**WRITTEN INSTRUCTION:**
Rewrite everything from the line containing "pose: elev=136.9 azim=117.9" down to the end of the listing, renaming "pose" to "view" and leaving all else unchanged.

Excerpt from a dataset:
▬▬▬

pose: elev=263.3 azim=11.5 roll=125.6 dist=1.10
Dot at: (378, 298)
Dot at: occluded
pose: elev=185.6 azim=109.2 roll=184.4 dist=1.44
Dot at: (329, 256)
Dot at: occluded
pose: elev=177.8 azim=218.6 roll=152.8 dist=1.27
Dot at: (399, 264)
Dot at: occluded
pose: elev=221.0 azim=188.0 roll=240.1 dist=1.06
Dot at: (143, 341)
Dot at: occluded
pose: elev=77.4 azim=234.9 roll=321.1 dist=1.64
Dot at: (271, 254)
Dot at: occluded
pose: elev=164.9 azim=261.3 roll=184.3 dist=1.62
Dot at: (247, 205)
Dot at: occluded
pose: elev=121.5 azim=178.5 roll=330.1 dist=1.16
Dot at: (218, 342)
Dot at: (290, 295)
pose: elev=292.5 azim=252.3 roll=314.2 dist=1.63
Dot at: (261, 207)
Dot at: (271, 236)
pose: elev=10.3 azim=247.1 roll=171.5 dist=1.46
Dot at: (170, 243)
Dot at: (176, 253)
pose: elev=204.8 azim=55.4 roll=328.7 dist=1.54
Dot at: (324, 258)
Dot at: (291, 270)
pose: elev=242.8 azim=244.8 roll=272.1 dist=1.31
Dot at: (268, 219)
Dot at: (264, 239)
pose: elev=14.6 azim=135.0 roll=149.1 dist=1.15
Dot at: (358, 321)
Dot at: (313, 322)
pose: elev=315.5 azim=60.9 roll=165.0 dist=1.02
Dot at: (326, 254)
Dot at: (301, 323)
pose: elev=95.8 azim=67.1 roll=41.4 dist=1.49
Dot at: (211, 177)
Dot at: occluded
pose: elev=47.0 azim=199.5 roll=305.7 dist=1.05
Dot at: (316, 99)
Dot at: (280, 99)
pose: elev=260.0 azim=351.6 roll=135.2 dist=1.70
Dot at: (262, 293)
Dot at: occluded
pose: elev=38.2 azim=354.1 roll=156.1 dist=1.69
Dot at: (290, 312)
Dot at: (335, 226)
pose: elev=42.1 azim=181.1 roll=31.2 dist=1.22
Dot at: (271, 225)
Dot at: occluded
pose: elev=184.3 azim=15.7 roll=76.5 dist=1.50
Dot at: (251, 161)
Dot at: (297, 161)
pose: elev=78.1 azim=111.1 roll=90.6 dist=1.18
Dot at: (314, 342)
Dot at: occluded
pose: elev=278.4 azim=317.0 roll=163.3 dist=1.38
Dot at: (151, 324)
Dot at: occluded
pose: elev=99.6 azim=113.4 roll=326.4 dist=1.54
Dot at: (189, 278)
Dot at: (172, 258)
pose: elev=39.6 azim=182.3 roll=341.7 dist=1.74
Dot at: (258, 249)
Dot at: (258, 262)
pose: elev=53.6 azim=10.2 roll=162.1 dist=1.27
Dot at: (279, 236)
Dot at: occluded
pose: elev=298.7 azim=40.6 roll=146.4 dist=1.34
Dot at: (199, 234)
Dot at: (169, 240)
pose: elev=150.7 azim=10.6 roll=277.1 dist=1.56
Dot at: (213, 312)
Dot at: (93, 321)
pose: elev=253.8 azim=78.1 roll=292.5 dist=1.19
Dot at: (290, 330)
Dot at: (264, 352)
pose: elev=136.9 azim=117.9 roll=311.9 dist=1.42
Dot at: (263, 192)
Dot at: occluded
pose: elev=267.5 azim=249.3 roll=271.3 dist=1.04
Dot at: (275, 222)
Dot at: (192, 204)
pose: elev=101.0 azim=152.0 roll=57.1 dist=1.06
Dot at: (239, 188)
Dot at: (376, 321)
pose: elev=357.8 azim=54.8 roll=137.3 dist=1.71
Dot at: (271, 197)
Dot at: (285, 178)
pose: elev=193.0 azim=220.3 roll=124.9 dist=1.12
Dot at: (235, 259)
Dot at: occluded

▬▬▬

**EXERCISE ANSWER:**
view: elev=136.9 azim=117.9 roll=311.9 dist=1.42
Dot at: (263, 192)
Dot at: occluded
view: elev=267.5 azim=249.3 roll=271.3 dist=1.04
Dot at: (275, 222)
Dot at: (192, 204)
view: elev=101.0 azim=152.0 roll=57.1 dist=1.06
Dot at: (239, 188)
Dot at: (376, 321)
view: elev=357.8 azim=54.8 roll=137.3 dist=1.71
Dot at: (271, 197)
Dot at: (285, 178)
view: elev=193.0 azim=220.3 roll=124.9 dist=1.12
Dot at: (235, 259)
Dot at: occluded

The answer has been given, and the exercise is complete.